Acceptance: `GET /repos/repo-registry/dispatch` returns `pending_interface_changes`
list (empty or populated); no regression on existing dispatch tests.
## T04: MCP tools
```task
id: CUST-WP-0033-T04
status: todo
priority: medium
state_hub_task_id: "d9135829-954e-41de-af9f-607768916478"
```
Four tools in `mcp_server/server.py`:
- `register_interface_change(repo_slug, interface_type, change_type, title,
description, affected_paths=None, affected_repo_slugs=None, planned_for=None)`
— creates a draft record
- `list_interface_changes(repo_slug=None, status=None, change_type=None,
affected_repo=None)` — returns formatted summary
- `publish_interface_change(change_id)` — publishes and triggers notifications
- `resolve_interface_change(change_id)` — marks resolved
Acceptance: tools callable from Claude Code; publish tool returns confirmation
of how many inbox messages were sent.
## T05: Dashboard page
```task
id: CUST-WP-0033-T05
status: todo
priority: low
state_hub_task_id: "d2fcbe83-c5a7-400c-a53b-ff1950795814"
```
New page `dashboard/src/interface-changes.md`. Shows:
- Table of published/draft changes grouped by repo, sorted by `published_at` desc
- Change type badge (breaking = red, deprecation = amber, additive = green)

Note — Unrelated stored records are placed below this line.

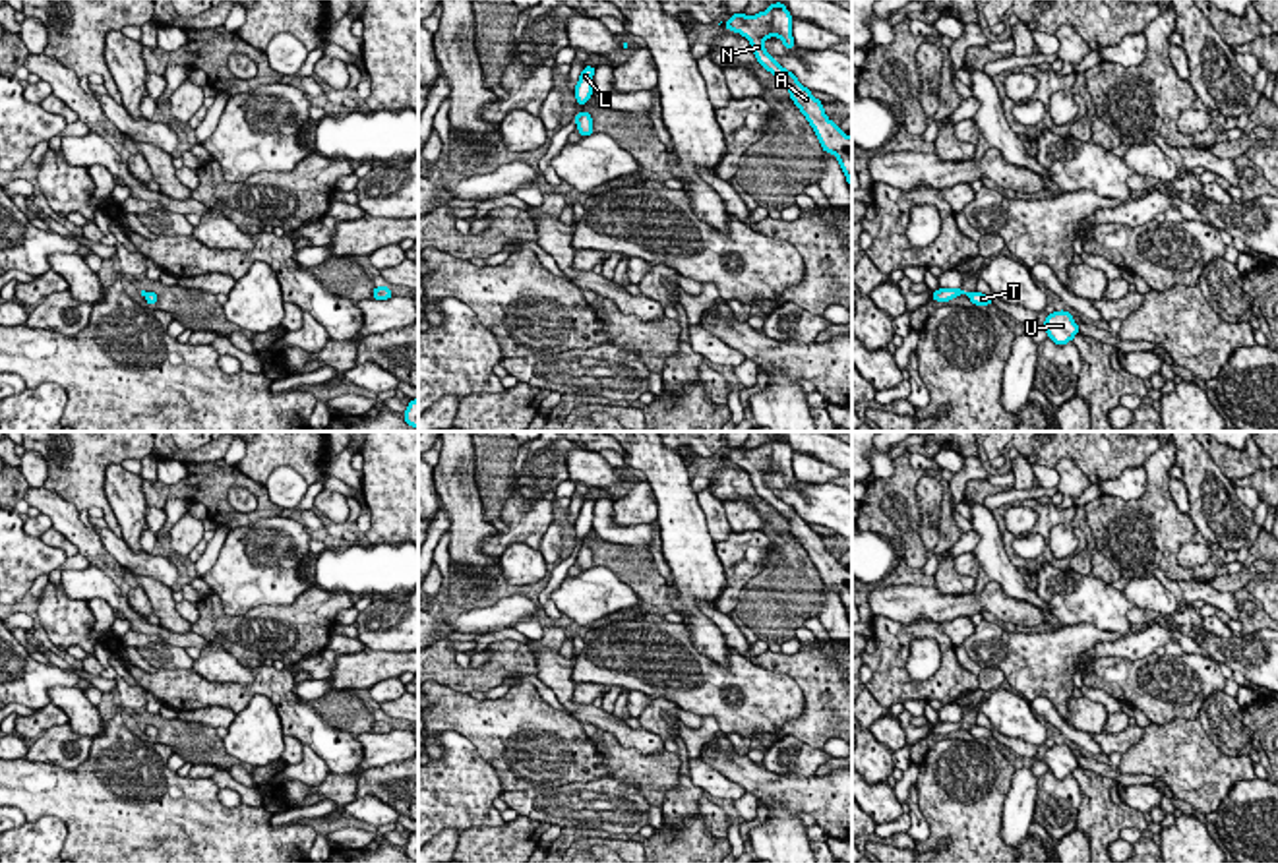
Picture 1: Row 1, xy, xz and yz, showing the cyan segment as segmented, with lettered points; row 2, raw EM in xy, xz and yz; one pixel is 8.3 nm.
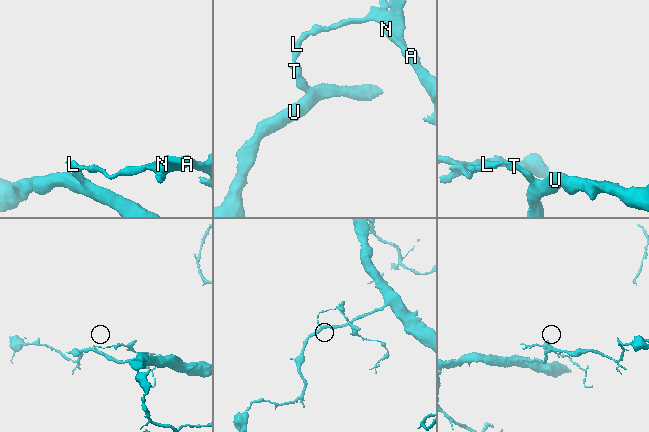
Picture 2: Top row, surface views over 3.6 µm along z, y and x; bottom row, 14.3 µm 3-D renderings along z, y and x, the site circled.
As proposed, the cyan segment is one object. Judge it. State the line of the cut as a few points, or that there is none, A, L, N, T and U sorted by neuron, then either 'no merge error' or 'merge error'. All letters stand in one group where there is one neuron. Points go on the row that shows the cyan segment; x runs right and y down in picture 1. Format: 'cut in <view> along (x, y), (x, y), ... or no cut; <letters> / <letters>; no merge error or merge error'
cut in yz along (973, 293), (969, 297); A L N / T U; merge error

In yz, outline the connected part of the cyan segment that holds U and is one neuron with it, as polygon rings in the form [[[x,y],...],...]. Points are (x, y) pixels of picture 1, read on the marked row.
[[[1065,310],[1050,313],[1044,321],[1044,329],[1048,331],[1048,337],[1059,346],[1067,344],[1075,335],[1079,335],[1079,325]]]

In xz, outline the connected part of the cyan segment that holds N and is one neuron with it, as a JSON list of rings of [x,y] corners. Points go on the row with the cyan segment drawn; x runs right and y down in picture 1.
[[[782,2],[769,4],[767,12],[751,17],[744,15],[744,10],[732,15],[724,29],[736,31],[749,39],[757,62],[775,74],[788,89],[792,103],[807,118],[817,134],[825,153],[835,153],[848,186],[852,188],[852,137],[842,134],[835,122],[825,116],[823,103],[817,101],[809,89],[806,89],[792,72],[784,70],[763,46],[769,37],[780,37],[786,50],[794,48],[792,39],[792,15]]]

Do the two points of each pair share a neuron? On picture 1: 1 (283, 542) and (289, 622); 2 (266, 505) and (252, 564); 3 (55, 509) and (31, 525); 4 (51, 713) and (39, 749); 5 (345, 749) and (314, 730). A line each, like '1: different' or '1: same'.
1: different
2: different
3: different
4: different
5: same

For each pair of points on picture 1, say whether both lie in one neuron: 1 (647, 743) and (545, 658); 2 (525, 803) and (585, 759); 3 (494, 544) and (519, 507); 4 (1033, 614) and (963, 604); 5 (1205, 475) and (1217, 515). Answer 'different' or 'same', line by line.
1: same
2: different
3: same
4: same
5: same

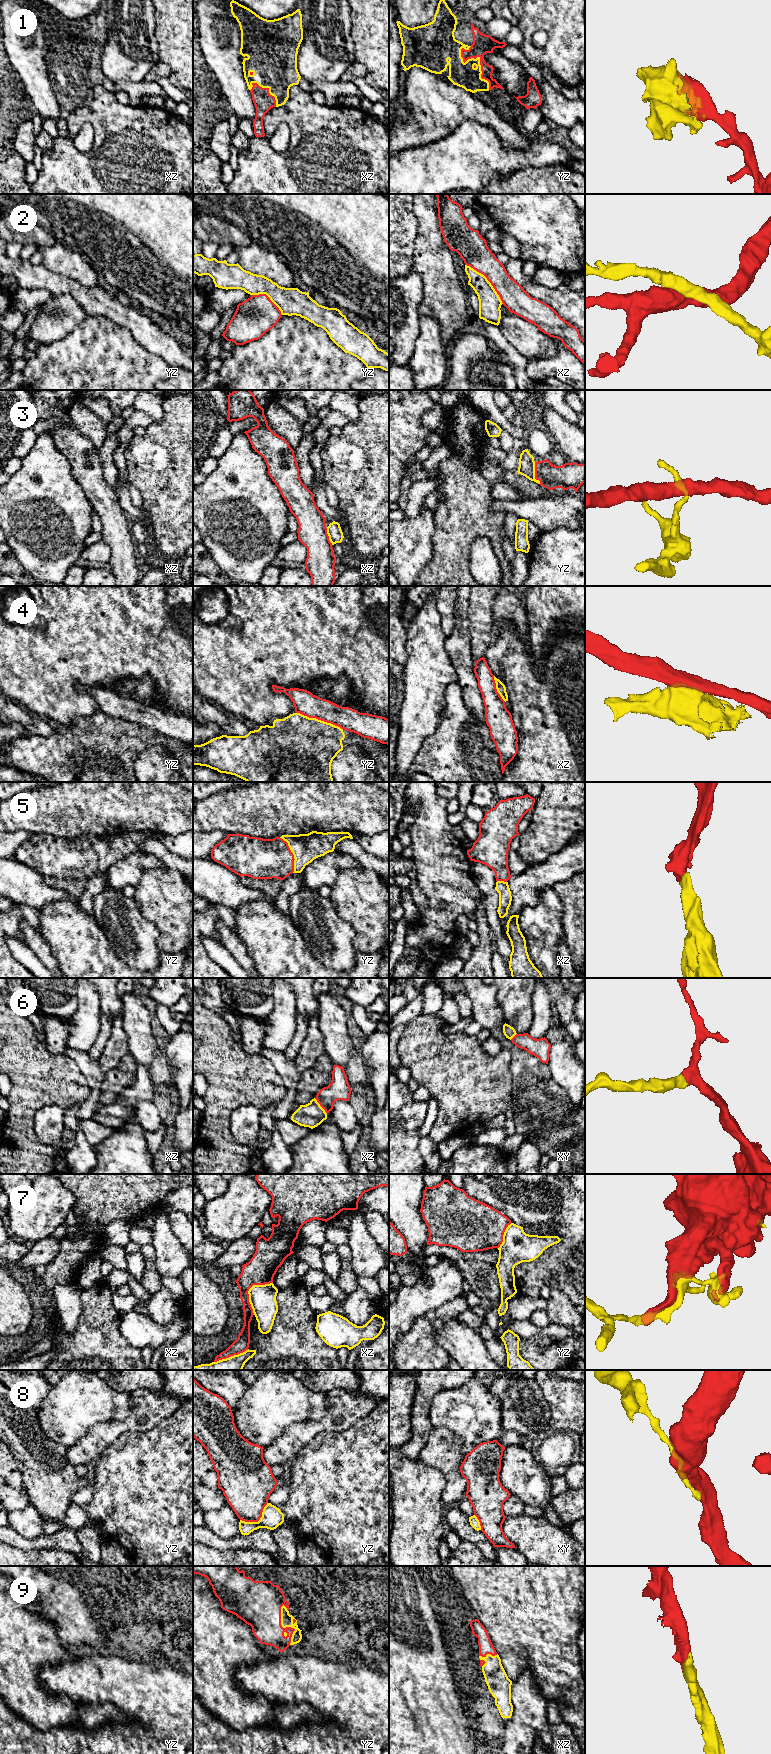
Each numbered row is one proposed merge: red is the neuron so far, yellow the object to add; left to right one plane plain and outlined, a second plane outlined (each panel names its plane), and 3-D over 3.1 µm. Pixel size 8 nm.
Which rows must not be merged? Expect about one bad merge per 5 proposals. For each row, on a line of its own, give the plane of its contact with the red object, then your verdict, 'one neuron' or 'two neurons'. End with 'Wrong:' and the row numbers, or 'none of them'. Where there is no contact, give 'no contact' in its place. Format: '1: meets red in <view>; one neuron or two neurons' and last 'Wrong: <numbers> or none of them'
1: meets red in yz; one neuron
2: meets red in xz; two neurons
3: meets red in yz; two neurons
4: meets red in yz; two neurons
5: meets red in yz; one neuron
6: meets red in xz; one neuron
7: meets red in xz; two neurons
8: meets red in yz; two neurons
9: meets red in yz; one neuron
Wrong: 2, 3, 4, 7, 8

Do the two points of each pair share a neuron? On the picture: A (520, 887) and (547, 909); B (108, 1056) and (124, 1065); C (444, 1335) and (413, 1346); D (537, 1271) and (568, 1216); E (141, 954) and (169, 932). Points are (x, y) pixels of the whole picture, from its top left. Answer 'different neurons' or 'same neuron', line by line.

- Affected repos column with count
- Filter by repo slug and change_type
- A "planned" section for changes with future `planned_for` dates, sorted
chronologically — effectively a migration calendar
Add to `observablehq.config.js` nav.
Acceptance: page renders; data loads from `GET /interface-changes/?status=published`
and `GET /interface-changes/?status=draft`.
## T06: Register webhook extension point
```task
id: CUST-WP-0033-T06
status: todo
priority: low
state_hub_task_id: "47d7bea8-b5fb-4fc4-9ec5-9ed5e0cdef72"
```
Register EP-CUST-ICR-001 in the state-hub:
```
interface_type: future_capability
ep_type: architecture
title: Webhook subscriptions for interface change notifications
description: |
Inbox messages cover polling agents. Real-time push to CI pipelines,
external webhooks, and non-Custodian agents requires a subscription table
(repo_slug → webhook_url) and delivery infrastructure (retry, dead-letter).
Defer until inbox-first approach proves insufficient for ≥1 real case.
status: open
priority: low
```
No implementation. Documents the deliberate deferral and records the design
direction so it is not re-invented later.
Acceptance: EP registered, retrievable via `GET /extension-points/?domain=custodian`.